[Extract provided]
^^^^^^^^

How to Detect FraudExposing & Stopping Scams Before They Happen

Dado Kalem
Dado Kalem | April 25, 2025 | 10 min read

This featured video was created using artificial intelligence. The article, however, was written and edited by actual payment experts.

How to Detect Fraud?

In a Nutshell

Do you know how to guarantee your business is safe from fraudsters? If you did, it would mean you’re the smartest cookie out there. For crooks, ripping you off is a full-time job. In this post we’re looking at ways you can spot their tricks before you watch your revenue run down the drain.

Do You Know How to Detect Fraud? Here are Our Top 20 Tips for Better Fraud Detection 

Some people will confidently tell you that nothing is impossible… but the ones who say that probably aren’t merchants dealing with fraudsters.

In theory, completely sealing off your business from fraud may be possible. In reality, though, it’s about as close to impossible as you’re ever going to come.

There’s no magic cloak you can throw over your store to make you invisible to any and every type of fraud. But, we’re not saying that fighting back against fraud is a lost cause, either. It can be done, and very effectively. But it takes vigilance, persistence, and flexibility. It’s an ongoing process; challenging, but worth the effort.

Fortunately, it’s not something you have to do alone.

^^^^^^^^

[What the exercise asks] Please answer from the fraud-detection article: what three qualities does fighting back against fraud take?

[Records shown]
^^^^^^^^

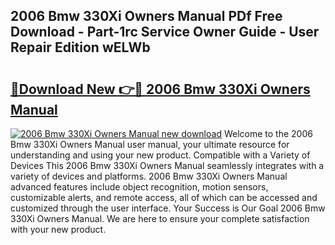 ## 2006 Bmw 330Xi Owners Manual PDf Free Download - Part-1rc Service Owner Guide - User Repair Edition wELWb

# <h2><a href="http://bc24835.oget.top/?id=2006+Bmw+330Xi+Owners+Manual">🔗Download New 👉🔴 2006 Bmw 330Xi Owners Manual</a></h2>

[![2006 Bmw 330Xi Owners Manual new download](https://i.imgur.com/5g1atiW.png)](http://bc24835.oget.top/?id=2006+Bmw+330Xi+Owners+Manual)
Welcome to the 2006 Bmw 330Xi Owners Manual user manual, your ultimate resource for understanding and using your new product. Compatible with a Variety of Devices This 2006 Bmw 330Xi Owners Manual seamlessly integrates with a variety of devices and platforms. 2006 Bmw 330Xi Owners Manual advanced features include object recognition, motion sensors, customizable alerts, and remote access, all of which can be accessed and customized through the user interface. Your Success is Our Goal 2006 Bmw 330Xi Owners Manual. We are here to ensure your complete satisfaction with your new product.
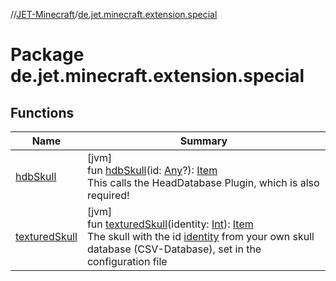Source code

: //[JET-Minecraft](../../index.md)/[de.jet.minecraft.extension.special](index.md)

# Package de.jet.minecraft.extension.special

## Functions

| Name | Summary |
|---|---|
| [hdbSkull](hdb-skull.md) | [jvm]<br>fun [hdbSkull](hdb-skull.md)(id: [Any](https://kotlinlang.org/api/latest/jvm/stdlib/kotlin/-any/index.html)?): [Item](../de.jet.minecraft.tool.display.item/-item/index.md)<br>This calls the HeadDatabase Plugin, which is also required! |
| [texturedSkull](textured-skull.md) | [jvm]<br>fun [texturedSkull](textured-skull.md)(identity: [Int](https://kotlinlang.org/api/latest/jvm/stdlib/kotlin/-int/index.html)): [Item](../de.jet.minecraft.tool.display.item/-item/index.md)<br>The skull with the id [identity](textured-skull.md) from your own skull database (CSV-Database), set in the configuration file |
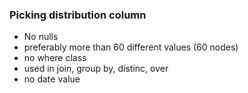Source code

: <h3> Picking distribution column </h3>
<ul>

<li> No nulls</li>
<li> preferably more than 60 different values (60 nodes)</li>
<li> no where class</li>
<li> used in join, group by, distinc, over</li>
<li> no date value</li>
</ul>
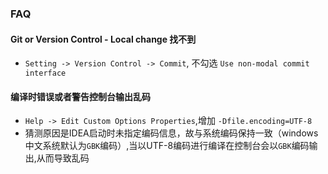 ### FAQ
#### Git or Version Control - Local change 找不到
* `Setting -> Version Control -> Commit`, 不勾选 `Use non-modal commit interface`
#### 编译时错误或者警告控制台输出乱码
* `Help -> Edit Custom Options Properties`,增加 `-Dfile.encoding=UTF-8`
* 猜测原因是IDEA启动时未指定编码信息，故与系统编码保持一致（windows中文系统默认为`GBK`编码）,当以UTF-8编码进行编译在控制台会以`GBK`编码输出,从而导致乱码
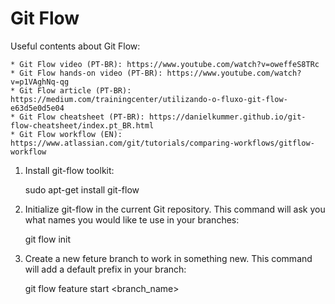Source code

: # Git Flow

Useful contents about Git Flow:

    * Git Flow video (PT-BR): https://www.youtube.com/watch?v=oweffeS8TRc
    * Git Flow hands-on video (PT-BR): https://www.youtube.com/watch?v=p1VAghNq-qg
    * Git Flow article (PT-BR): https://medium.com/trainingcenter/utilizando-o-fluxo-git-flow-e63d5e0d5e04
    * Git Flow cheatsheet (PT-BR): https://danielkummer.github.io/git-flow-cheatsheet/index.pt_BR.html
    * Git Flow workflow (EN): https://www.atlassian.com/git/tutorials/comparing-workflows/gitflow-workflow


1. Install git-flow toolkit:

    sudo apt-get install git-flow

2. Initialize git-flow in the current Git repository. This command will ask you what names you would like te use in your branches:

    git flow init

3. Create a new feture branch to work in something new. This command will add a default prefix in your branch:

    git flow feature start <branch_name>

^^^^^^^^

[Exercise result] Vigilance, persistence, and flexibility.